Data Mining

CS573 • Fall 2012 • Time: TTh 1:30-2:45pm • Location: BIOCHEM 105

Schedule


Instructor

Professor Jennifer Neville
Lawson 2142D • neville[at]cs.purdue.edu • 6-9387
Office hours: By appointment

Teaching assistants

Philip Ritchey, Jaewoo Lee
Email: cs573-ta@cs.purdue.edu
Office hours (Philip): Wed 10-11am, LWSN B116C (#03)
Office hours (Jaewoo): Fri 1-2pm, LWSN 2149 (#14)

Description

Data Mining has emerged at the confluence of artificial intelligence, statistics, and databases as a technique for automatically discovering summary knowledge in large datasets. This course introduces students to the process and main techniques in data mining, including classification, clustering, and pattern mining approaches. Data mining systems and applications will also be covered, along with selected topics in current research.

Prerequisites

STAT516 or an equivalent introductory statistics course, CS 381 or an equivalent course that covers basic programming skills (e.g., STAT 598G), or permission of instructor.

Text

D. Hand, H. Mannila, P. Smyth (2001). Principles of Data Mining. MIT Press. Available online as e-book.

Assignments

Grading

Grades will be posted on Blackboard.

Late policy

Each person will be allowed four days of extensions which can be applied to any combination of assignments during the semester without penalty. Use of a partial day will be counted as a full day. After that a late penalty of 10% per day will be assigned. No assignment will be accepted more than 5 days late.


Course outline

Introduction (1 week)
What is data mining? Overview of the data mining process and associated tasks. Example systems (e.g., SKICAT, fraud detection).

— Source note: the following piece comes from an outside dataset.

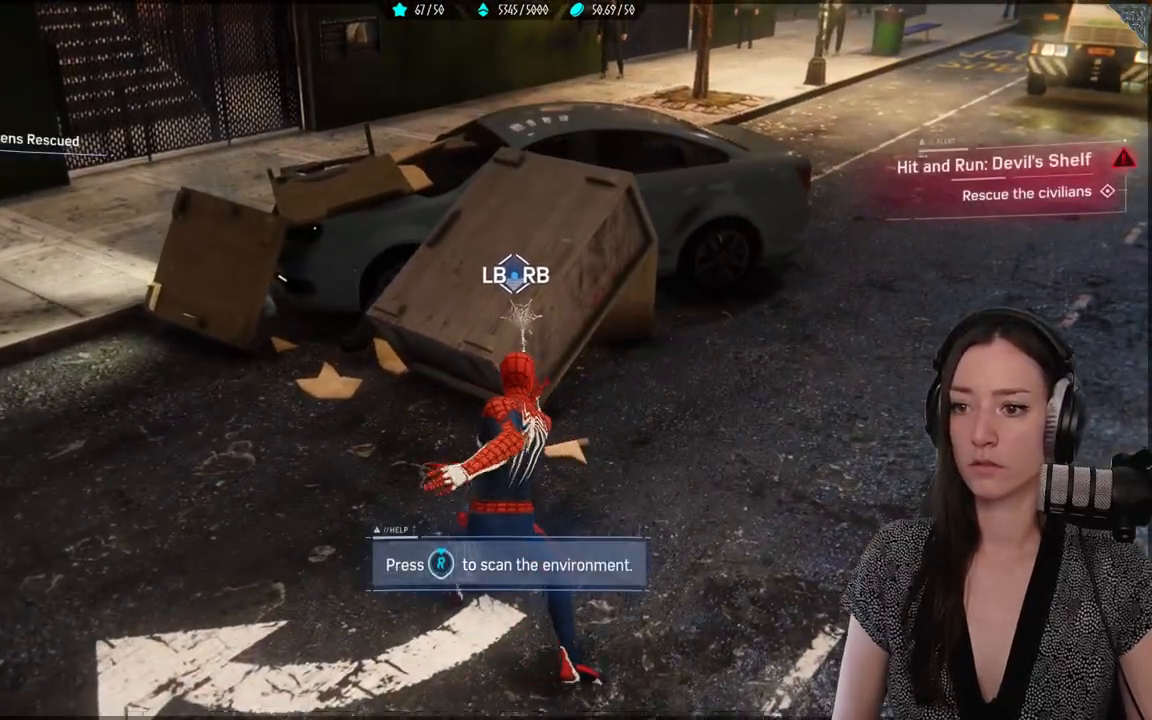
{"buttons": ["L1", "R1"], "left_stick": "center", "right_stick": "right"}
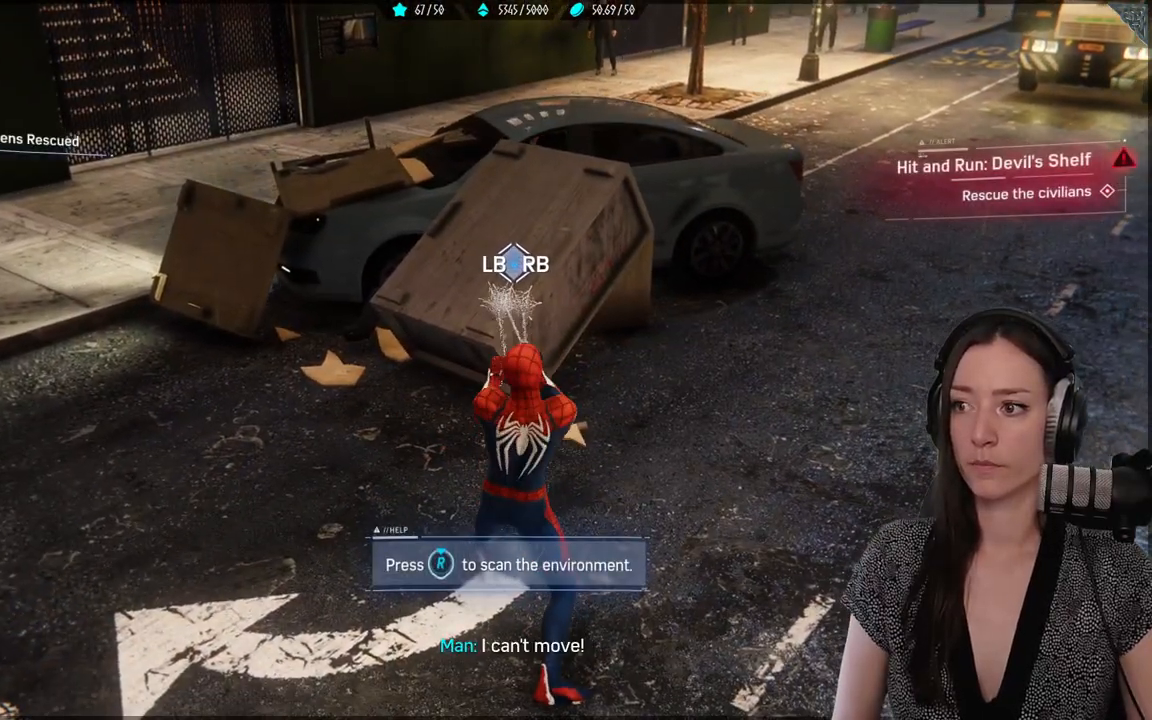
{"buttons": ["L1", "R1"], "left_stick": "center", "right_stick": "right", "events": []}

Background and basics (1 week)
Types of data: attributes, instances. Populations and samples. Random variables and distributions. Statistical inference.

Exploratory data analysis (2 weeks)
Data cleaning and preprocessing. Sampling. Feature construction and discovery. Visualization methods. Hypothesis testing.

Predictive Modeling (3 weeks)
Classification problem formulation. Algorithmic elements: representation, scoring functions, search, inference. Overview of basic algorithms (e.g., naive Bayes, decision trees, regression). Evaluation: metrics, cross-validation, learning curves.

Understanding and Extending Model Performance (1 week)
Error analysis. Feature selection. Ensemble techniques. Statistical learning theory.

Descriptive Modeling (3 weeks)
Clustering problem formulation. Algorithmic elements: representation, scoring functions, search, inference. Overview of basic algorithms (e.g., k-means, neural networks, spectral clustering). Evaluation: metrics, subjective assessment.

Pattern Mining (3 weeks)
Pattern detection formulation. Algorithmic elements: representation, scoring functions, search, inference. Overview of basic algorithms (e.g., association rules, graph mining, anomaly detection). Evaluation: metrics, interestingness, understandability.

Current Research Topics (as time permits)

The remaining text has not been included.